Эдик. Путешествие в мир детского писателя Эдуарда Успенского (Мякеля) - страница 40

Когда по мере приближения Тампере мы наконец спросили у мужчины, чем он занимается, то услышали, что в его задачу входит, в частности, наблюдать за порядком в поездах и смотреть, чтобы в них не выпивали… От этого ответа Успенский онемел, когда ему перевели, а остальных в нашей компании он лишь рассмешил. Ведь мужик ехал с нами, словно уже один из нас, чувствовал себя комфортно и ухмылялся. И был в отпуске, если я правильно понял. В качестве благодарности он получил книгу Успенского с автографом, так как Тууламарья — La Toulousette, как я ее называл, — в соответствии с обязанностями пиарщицы везла с собой помимо провианта еще и книги.

Поездка на телевидение начинала явно нервировать Успенского. Сейчас это кажется удивительным, особенно ввиду того, что со временем я узнал: опыта выступлений, в том числе и на телевидении, ему уже тогда было не занимать. Литература в Советском Союзе была сопряжена с публичными выступлениями, и этими навыками особенно должны были обладать поэты и детские писатели. С другой стороны, дети — всегда особенно критичная и честная публика. Если текст не нравится, он не нравится, как бы взрослый его ни исполнял, — даже если учительница хвалит и благодарит. Положение Эдуарда было иным: он уже написал много веселых стихов, которые знал наизусть и которые умел по-настоящему хорошо исполнять. Задолго до публикации в Советском Союзе своих произведений он стал известен как артист: на различных культмассовых мероприятиях детям читалось что-нибудь из творчества, декламировались стихи, велись беседы с детьми. Но теперь мы были в Финляндии. Язык чужой, люди чужие. Он окажется полностью во власти переводчика, переводчика, которого никто из нас не знал. Как быть, как жить? Внезапно Успенский стал похож на человека, заблудившегося в тайге и потерявшего дорогу домой.

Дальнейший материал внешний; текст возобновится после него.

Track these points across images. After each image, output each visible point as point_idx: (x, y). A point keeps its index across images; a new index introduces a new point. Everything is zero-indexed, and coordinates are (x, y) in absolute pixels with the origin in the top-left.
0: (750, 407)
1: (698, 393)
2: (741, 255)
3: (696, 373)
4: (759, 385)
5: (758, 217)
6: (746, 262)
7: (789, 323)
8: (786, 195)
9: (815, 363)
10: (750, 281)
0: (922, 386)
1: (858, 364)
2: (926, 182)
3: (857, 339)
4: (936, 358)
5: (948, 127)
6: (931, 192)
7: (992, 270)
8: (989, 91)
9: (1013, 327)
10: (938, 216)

Я утешал его, но помощи от этого было немного. Утешать было легко — ведь это он будет ходить перед камерами, а не я.

— Я туда один не пойду, — повторял Успенский.

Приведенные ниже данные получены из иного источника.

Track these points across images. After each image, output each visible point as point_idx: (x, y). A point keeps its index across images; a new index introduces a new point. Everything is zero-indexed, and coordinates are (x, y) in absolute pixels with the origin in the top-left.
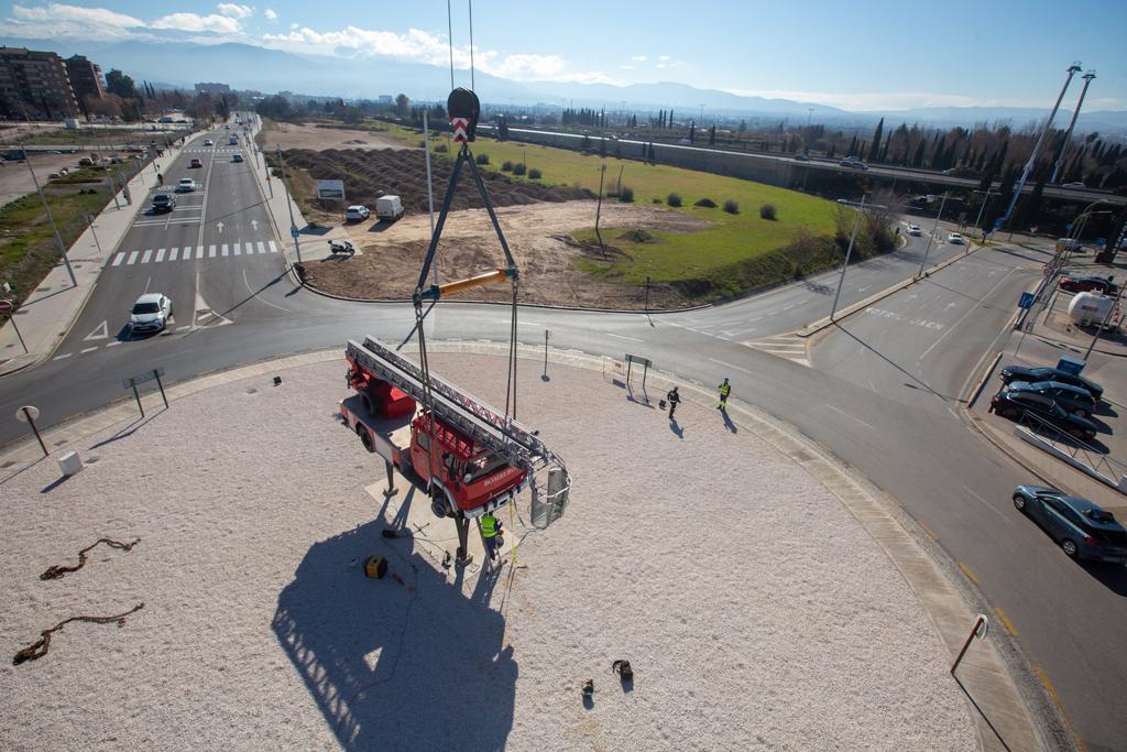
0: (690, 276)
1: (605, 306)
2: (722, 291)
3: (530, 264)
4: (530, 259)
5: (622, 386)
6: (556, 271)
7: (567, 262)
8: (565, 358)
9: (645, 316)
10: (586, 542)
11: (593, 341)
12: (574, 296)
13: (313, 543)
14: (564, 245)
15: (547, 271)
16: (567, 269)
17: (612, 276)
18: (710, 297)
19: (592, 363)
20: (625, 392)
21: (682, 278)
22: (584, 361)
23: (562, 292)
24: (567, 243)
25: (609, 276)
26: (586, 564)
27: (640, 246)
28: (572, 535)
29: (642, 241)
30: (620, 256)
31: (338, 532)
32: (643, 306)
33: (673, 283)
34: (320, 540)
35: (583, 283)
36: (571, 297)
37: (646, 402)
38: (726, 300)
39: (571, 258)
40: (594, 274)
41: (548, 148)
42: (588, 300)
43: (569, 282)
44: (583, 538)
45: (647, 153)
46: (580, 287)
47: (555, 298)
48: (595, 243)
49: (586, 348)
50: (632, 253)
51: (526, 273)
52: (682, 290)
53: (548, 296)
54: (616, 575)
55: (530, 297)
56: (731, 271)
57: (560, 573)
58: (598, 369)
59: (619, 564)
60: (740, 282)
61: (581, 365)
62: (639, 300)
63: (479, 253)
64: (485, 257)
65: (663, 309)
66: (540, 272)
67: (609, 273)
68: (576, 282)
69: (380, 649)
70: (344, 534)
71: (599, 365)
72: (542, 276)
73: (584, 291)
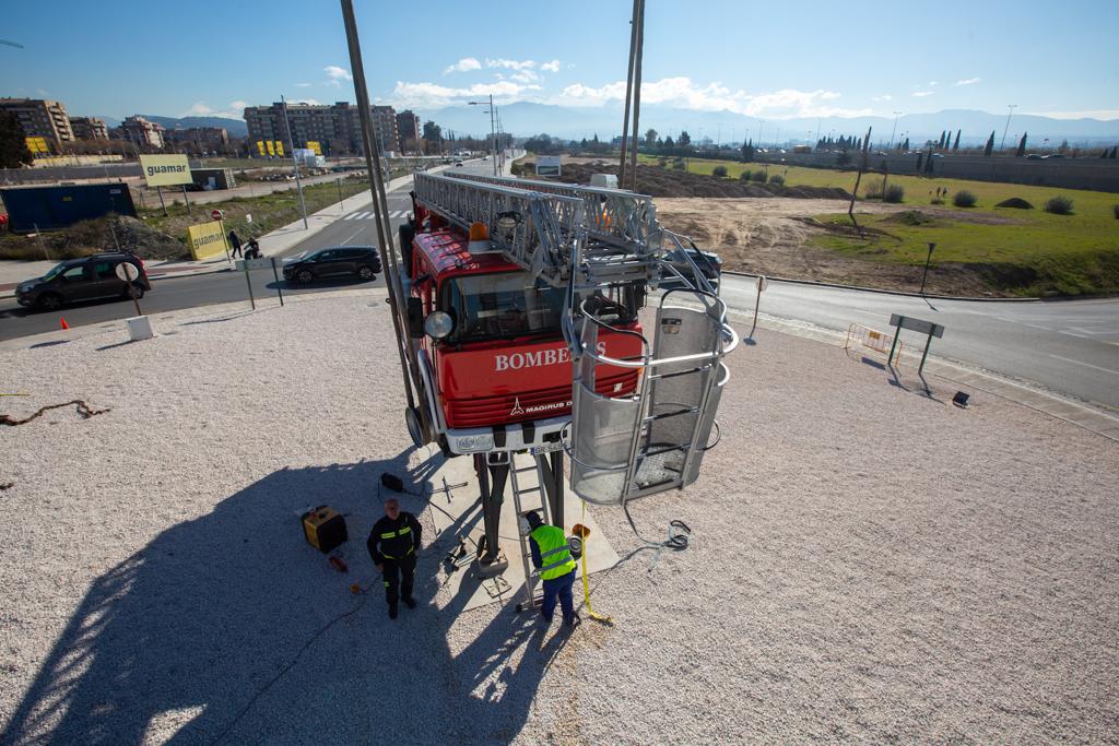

Я обещал, что буду присутствовать. Он уставился на меня с подозрением. Но я присутствовал.

Проблема разрешилась таким образом, что интервью у него брала Лийса Ховинхеймо, хорошо знавшая русский, так что переводчика не потребовалось, а я сидел за камерой так, что Успенский меня видел. Всякий раз, когда Эдуард сбивался, или вообще наступало затруднительное положение, он смотрел на меня. Я поднимал руку, кивал головой. Давай, мол. И он продолжал, и все шло как по маслу. Моя роль была легкой, и я понимал слова Оскара из «Жестяного барабана» Гюнтера Грасса: «Лучше стоять за трибунами, чем на трибунах».